Awhile ago I discovered an old slide taken at a Toronto Blue Jays baseball game years earlier. I didn’t remember much about it.
I knew I’d taken it in May 1978—a memorable time in my life. I was on my way to Germany for a university student work program. It was my first trip on an airplane, and my first time in Toronto.
I also recalled that the Montreal Canadiens had defeated the Boston Bruins on that day to win the Stanley Cup. From this fact, I figured out online that the game had been May 25, 1978—a Thursday. A baseball reference website told me all the details. The player at bat was Tom Hutton (#14) and the player on deck was Otto Velez (#19). The Boston Red Sox defeated the Toronto Blue Jays 9-5, with relief pitcher Dennis Eckersley getting the win. The game was held at the old Exhibition Stadium, a venue that was also the field for the Toronto Argonauts football team. The attendance at the game was 17, 197 for the fledgling Jays, who were struggling through their second season.

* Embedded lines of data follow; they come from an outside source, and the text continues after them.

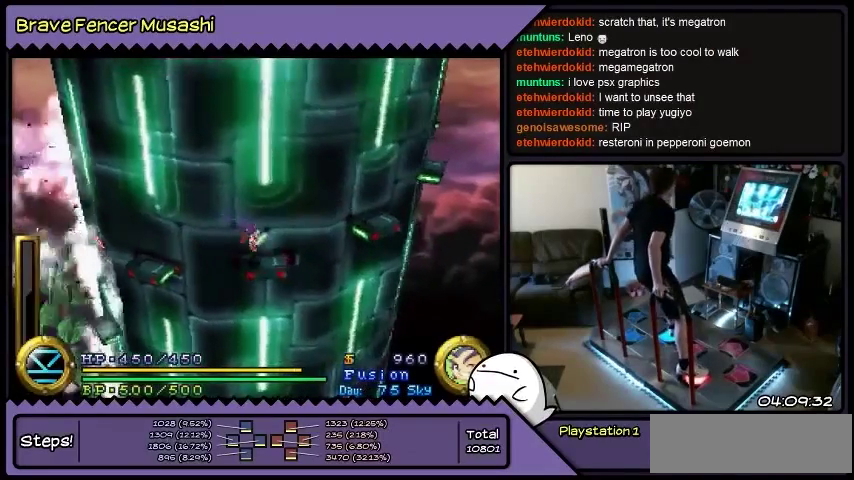
{"buttons": ["DPAD_UP"], "events": [[200, "DPAD_RIGHT", "up"], [367, "DPAD_UP", "down"]]}
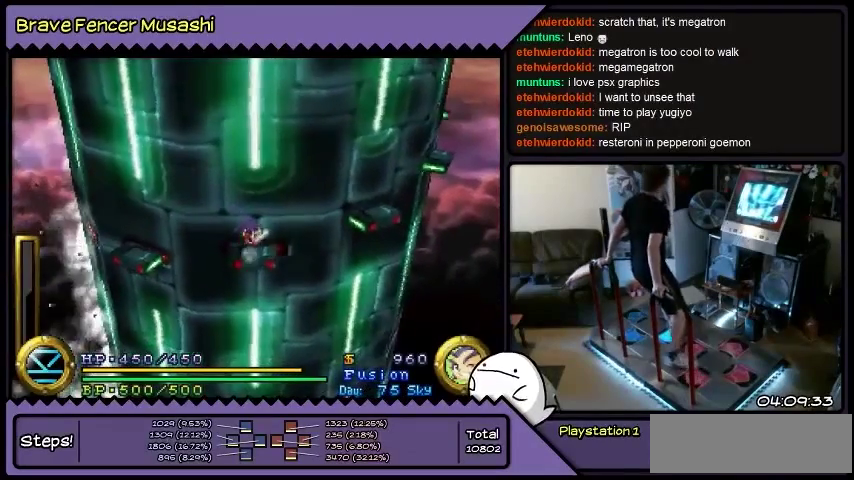
{"buttons": [], "events": [[134, "DPAD_UP", "up"]]}
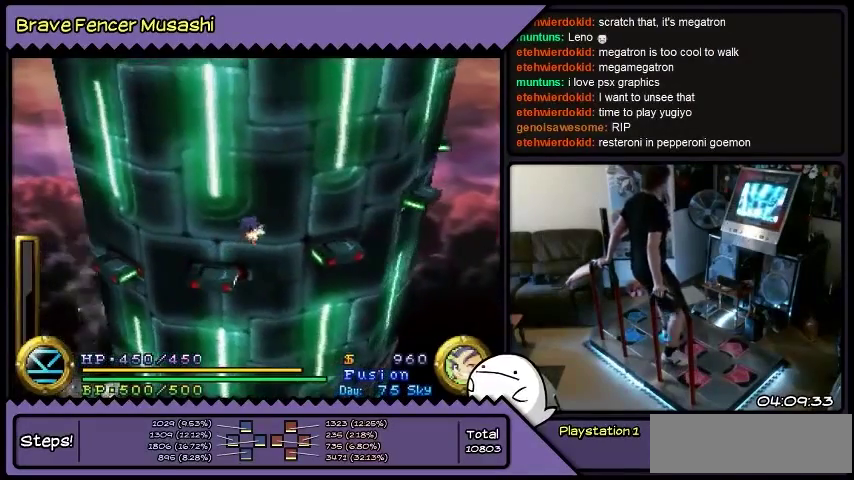
{"buttons": [], "events": []}
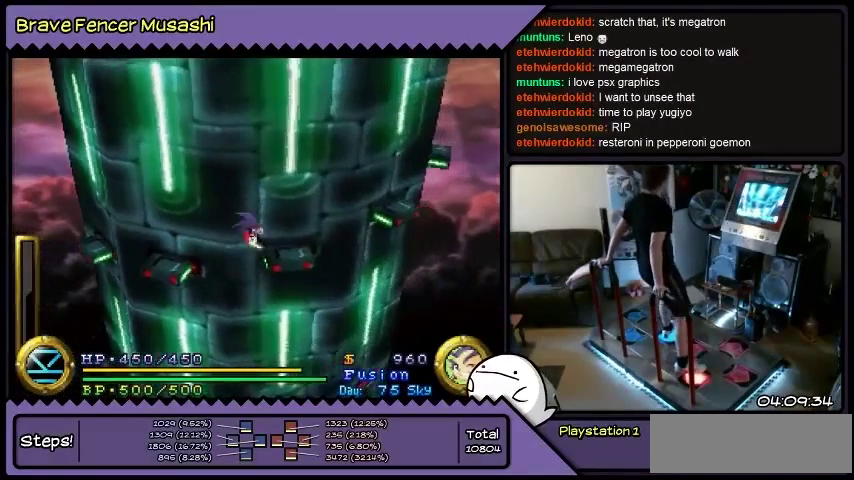
{"buttons": [], "events": []}
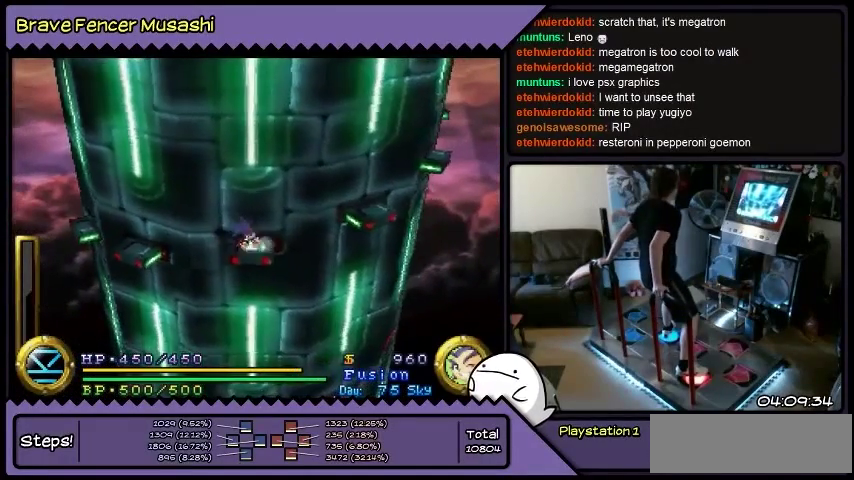
{"buttons": [], "events": [[33, "DPAD_RIGHT", "down"], [100, "DPAD_RIGHT", "up"], [233, "DPAD_UP", "down"], [500, "DPAD_UP", "up"]]}
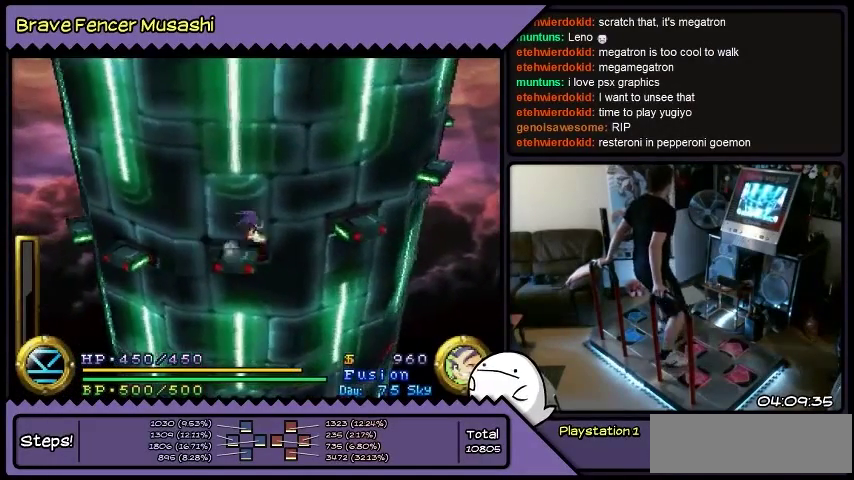
{"buttons": [], "events": []}
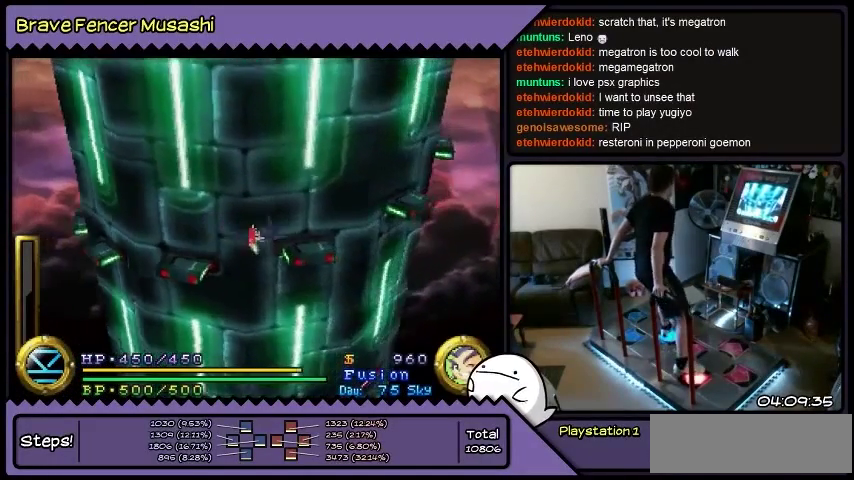
{"buttons": [], "events": []}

I’ve found Google Maps Streetview to be another valuable resource for finding the exact location of old photos. There is a sense of satisfaction in piecing together old memories. It helps me remember more details of a photo, or an event. How did I get to the game, who did I go with, what did I do afterwards?
It’s impossible to go back in time, but often it is possible to reconstruct the details of a photo. This can be a worthwhile endeavor as the past recedes further in the distance. Not every day will be one you’ll care to return to in memory; not every ball game is one you would want to sit through again. There are plenty of elements of our past lives that are better left in the past. But, for those memories that are a pleasure to recall, using photo sleuthing to retrieve forgotten bits of the day can add greatly to the texture of a treasured memory.